» **Written task**
From the data that follows, print exactly the lines starting at the one containing "laundry hamper: none" and ending at the one containing "footstool: none [666,810,856,1010]"; include both of them and nothing more.

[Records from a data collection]
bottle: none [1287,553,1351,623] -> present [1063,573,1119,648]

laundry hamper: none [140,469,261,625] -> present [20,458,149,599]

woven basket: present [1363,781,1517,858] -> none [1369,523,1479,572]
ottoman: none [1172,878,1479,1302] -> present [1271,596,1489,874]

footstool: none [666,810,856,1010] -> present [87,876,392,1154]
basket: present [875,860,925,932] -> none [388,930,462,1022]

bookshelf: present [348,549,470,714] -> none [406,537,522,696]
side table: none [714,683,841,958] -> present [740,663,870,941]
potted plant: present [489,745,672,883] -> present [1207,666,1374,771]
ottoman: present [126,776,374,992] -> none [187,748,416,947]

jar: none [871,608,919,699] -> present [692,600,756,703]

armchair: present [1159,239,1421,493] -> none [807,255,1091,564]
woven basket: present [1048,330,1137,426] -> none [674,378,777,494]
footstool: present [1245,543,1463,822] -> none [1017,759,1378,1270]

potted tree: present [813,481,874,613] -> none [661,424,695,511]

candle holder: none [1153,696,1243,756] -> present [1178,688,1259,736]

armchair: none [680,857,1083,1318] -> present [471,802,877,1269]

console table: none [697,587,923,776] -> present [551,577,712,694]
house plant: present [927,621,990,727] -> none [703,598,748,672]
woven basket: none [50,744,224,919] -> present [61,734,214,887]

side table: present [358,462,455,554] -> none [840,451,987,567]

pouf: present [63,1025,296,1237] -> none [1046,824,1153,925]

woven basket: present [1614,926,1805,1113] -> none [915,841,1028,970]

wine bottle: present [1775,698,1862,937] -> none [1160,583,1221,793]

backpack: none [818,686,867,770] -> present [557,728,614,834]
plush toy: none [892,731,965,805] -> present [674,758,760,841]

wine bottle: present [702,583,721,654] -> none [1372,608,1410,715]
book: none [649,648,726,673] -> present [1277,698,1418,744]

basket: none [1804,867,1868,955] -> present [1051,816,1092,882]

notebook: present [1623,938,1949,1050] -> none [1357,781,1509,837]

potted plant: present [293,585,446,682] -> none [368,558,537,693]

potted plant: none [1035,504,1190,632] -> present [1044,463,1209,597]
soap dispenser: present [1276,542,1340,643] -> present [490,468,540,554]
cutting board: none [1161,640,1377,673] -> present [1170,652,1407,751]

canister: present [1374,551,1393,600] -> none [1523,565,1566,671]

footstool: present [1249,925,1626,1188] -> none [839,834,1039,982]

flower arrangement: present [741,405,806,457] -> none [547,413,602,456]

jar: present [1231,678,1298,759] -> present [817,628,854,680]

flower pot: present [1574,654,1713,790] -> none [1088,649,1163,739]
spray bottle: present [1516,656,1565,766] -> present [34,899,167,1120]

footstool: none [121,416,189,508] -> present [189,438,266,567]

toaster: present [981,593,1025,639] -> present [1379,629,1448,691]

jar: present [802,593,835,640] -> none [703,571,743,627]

» **Task answer**
laundry hamper: none [140,469,261,625] -> present [20,458,149,599]

woven basket: present [1363,781,1517,858] -> none [1369,523,1479,572]
ottoman: none [1172,878,1479,1302] -> present [1271,596,1489,874]

footstool: none [666,810,856,1010] -> present [87,876,392,1154]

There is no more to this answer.